Choi Y J, Hu Y, Mahmood A
Department of Pathology, Bronx-Lebanon Hospital Center, New York 10457, USA.
Am J Clin Pathol. 1996 Feb;105(2):200-4. doi: 10.1093/ajcp/105.2.200.
Various investigators have reported rapid detection of Mycobacterium tuberculosis (MTB) in clinical samples by polymerase chain reaction (PCR). To improve the specificity and efficiency of PCR, the authors adopted a variety of conditions, then analyzed sputum specimens from 217 patients clinically suspected of having MTB. Sputum samples were sonicated to obtain MTB DNA. The DNA was subjected to PCR using primer sets from the region of 650-900 in MTB. The PCR product was detected by direct gel electrophoresis and Southern blot hybridization using digoxigenin-labeled MTB-specific probe. The results of smears, cultures, and PCR were concordant in 93% (202) of the 217 specimens and discordant in 7% (15). Fifteen of the discordant specimens, all from patients who had received antituberculosis medications for days to months, were PCR positive. Of these, 11 were culture negative and 3 were smear negative. Only one specimen was false negative on PCR. Our results indicate that PCR is the method of choice when clinical suspicion is high, but smears or cultures are negative. When smears are positive, PCR permits rapid distinction between MTB and other mycobacterial infections. Because PCR can detect nonviable MTB DNA, positive PCR should be interpreted in conjunction with clinical information.

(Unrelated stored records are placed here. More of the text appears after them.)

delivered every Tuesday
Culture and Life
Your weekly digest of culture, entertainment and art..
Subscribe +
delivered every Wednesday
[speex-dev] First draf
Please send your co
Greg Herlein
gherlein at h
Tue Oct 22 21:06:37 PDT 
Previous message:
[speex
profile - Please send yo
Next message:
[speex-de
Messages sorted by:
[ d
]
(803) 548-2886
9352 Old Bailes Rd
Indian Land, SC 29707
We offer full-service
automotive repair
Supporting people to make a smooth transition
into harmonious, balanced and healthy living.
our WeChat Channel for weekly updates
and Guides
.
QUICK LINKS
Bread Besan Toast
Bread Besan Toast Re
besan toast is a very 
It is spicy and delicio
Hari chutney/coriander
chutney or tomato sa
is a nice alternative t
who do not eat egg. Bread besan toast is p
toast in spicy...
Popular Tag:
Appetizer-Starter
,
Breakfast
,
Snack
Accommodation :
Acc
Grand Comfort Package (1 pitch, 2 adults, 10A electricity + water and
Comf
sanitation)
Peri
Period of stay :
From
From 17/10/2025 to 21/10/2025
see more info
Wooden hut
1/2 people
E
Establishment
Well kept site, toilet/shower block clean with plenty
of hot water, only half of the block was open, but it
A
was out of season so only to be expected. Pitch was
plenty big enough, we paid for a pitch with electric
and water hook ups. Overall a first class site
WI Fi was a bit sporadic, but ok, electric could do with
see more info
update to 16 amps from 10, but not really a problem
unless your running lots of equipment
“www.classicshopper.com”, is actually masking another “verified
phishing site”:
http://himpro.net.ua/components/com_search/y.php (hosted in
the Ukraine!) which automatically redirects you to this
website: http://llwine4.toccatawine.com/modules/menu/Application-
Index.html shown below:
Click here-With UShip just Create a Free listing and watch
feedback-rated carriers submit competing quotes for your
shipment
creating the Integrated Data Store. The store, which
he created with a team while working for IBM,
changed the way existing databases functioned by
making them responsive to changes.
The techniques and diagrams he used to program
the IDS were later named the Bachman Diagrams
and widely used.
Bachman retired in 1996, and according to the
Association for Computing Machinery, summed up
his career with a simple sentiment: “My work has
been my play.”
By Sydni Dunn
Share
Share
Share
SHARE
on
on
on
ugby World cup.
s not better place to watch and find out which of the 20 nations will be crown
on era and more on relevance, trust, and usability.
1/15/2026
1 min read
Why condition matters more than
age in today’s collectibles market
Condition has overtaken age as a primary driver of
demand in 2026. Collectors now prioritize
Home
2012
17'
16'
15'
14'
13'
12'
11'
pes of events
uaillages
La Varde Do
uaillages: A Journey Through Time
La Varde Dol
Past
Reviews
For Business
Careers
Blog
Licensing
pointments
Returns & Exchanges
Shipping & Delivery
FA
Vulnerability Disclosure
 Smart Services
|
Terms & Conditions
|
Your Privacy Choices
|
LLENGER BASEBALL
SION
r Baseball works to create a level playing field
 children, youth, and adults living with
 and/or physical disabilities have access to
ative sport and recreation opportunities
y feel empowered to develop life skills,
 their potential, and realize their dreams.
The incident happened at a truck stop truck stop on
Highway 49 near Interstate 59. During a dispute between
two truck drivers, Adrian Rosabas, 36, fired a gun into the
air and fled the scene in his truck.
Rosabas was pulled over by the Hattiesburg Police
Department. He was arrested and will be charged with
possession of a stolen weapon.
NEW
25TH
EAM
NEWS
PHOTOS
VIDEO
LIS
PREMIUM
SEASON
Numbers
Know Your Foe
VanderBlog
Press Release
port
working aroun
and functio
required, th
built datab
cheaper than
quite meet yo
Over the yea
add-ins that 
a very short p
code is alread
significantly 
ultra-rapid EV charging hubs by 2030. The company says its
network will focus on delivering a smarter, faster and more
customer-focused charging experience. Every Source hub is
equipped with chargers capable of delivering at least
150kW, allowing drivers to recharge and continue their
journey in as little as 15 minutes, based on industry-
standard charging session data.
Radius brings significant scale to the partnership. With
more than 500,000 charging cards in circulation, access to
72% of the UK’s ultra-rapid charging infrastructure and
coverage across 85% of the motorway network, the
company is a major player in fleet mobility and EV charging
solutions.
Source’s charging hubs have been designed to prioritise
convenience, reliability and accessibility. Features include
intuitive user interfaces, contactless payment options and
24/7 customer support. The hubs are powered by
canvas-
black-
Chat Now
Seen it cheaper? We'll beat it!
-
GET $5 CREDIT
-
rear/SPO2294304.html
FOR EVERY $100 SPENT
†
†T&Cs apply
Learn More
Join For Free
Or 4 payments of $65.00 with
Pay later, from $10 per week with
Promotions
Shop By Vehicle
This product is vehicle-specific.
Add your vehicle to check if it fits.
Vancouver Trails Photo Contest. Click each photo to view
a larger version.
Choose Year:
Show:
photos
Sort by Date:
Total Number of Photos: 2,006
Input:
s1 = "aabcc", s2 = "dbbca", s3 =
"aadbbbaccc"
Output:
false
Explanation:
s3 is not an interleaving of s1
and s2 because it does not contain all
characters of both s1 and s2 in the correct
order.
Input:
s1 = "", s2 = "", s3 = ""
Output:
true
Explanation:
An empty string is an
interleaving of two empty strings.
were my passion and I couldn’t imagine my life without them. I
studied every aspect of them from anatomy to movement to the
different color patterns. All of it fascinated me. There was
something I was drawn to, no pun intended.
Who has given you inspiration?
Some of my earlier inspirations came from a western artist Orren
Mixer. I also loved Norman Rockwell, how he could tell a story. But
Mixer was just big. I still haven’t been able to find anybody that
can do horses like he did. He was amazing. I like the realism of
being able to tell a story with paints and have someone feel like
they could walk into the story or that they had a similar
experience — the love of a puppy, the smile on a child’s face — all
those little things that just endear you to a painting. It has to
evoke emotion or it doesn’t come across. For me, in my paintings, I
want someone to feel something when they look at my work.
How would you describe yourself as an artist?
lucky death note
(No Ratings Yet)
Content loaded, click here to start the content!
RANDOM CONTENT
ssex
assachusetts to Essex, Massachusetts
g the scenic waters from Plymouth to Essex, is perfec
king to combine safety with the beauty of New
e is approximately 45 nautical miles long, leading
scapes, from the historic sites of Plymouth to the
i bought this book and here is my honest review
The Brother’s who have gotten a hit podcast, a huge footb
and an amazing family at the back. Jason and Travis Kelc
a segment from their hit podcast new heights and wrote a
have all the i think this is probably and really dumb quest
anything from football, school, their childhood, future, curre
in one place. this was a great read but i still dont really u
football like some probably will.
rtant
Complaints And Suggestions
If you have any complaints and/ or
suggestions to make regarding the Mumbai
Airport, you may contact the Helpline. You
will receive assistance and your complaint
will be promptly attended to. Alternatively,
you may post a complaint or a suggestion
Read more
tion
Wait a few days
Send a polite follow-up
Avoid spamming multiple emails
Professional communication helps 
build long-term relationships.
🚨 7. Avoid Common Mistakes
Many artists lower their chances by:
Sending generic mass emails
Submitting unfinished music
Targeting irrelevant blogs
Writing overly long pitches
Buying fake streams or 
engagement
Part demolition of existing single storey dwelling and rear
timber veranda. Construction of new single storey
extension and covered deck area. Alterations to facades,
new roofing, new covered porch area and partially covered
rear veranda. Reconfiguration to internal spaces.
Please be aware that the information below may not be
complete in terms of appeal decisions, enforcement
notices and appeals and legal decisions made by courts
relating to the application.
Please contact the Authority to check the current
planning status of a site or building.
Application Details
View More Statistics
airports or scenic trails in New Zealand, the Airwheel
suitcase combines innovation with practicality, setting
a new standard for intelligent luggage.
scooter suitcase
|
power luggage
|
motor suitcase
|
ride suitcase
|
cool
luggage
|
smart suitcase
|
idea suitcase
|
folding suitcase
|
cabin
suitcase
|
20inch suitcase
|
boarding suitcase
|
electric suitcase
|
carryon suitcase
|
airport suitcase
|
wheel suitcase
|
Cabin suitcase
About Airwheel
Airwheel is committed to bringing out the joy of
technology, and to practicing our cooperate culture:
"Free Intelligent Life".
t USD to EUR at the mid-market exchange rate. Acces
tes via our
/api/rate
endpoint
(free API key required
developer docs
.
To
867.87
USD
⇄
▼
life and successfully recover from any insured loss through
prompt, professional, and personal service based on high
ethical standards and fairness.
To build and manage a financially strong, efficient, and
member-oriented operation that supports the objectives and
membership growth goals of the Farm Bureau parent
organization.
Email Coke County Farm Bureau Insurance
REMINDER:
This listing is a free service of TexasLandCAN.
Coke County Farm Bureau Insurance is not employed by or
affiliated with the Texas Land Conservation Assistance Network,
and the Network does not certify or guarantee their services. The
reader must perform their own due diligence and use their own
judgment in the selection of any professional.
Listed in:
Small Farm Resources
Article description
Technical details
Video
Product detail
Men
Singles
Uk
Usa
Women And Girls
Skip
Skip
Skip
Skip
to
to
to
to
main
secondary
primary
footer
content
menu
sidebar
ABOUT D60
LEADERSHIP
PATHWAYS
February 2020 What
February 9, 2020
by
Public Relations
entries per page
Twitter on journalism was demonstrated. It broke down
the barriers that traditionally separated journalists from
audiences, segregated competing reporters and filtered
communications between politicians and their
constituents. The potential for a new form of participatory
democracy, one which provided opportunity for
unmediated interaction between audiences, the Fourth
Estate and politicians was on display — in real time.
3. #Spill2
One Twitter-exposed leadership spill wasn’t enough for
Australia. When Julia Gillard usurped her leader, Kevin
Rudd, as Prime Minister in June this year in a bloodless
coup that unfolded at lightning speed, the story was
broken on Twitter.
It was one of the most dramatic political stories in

多位研究者报告了通过聚合酶链反应(PCR)在临床样本中快速检测结核分枝杆菌(MTB)的方法。为提高PCR的特异性和效率,作者采用了多种条件,随后分析了217例临床疑似患有MTB患者的痰液标本。将痰液样本进行超声处理以获取MTB DNA。使用来自MTB中650 - 900区域的引物对该DNA进行PCR。通过直接凝胶电泳和使用地高辛标记的MTB特异性探针的Southern印迹杂交检测PCR产物。217份标本中,涂片、培养和PCR结果一致的占93%(202份),不一致的占7%(15份)。15份结果不一致的标本均来自已接受抗结核药物治疗数天至数月的患者,这些标本PCR呈阳性。其中,11份培养阴性,3份涂片阴性。仅1份标本PCR为假阴性。我们的结果表明,当临床高度怀疑但涂片或培养结果为阴性时,PCR是首选方法。当涂片呈阳性时,PCR可快速区分MTB感染与其他分枝杆菌感染。由于PCR可检测无活力的MTB DNA,PCR阳性结果应结合临床信息进行解读。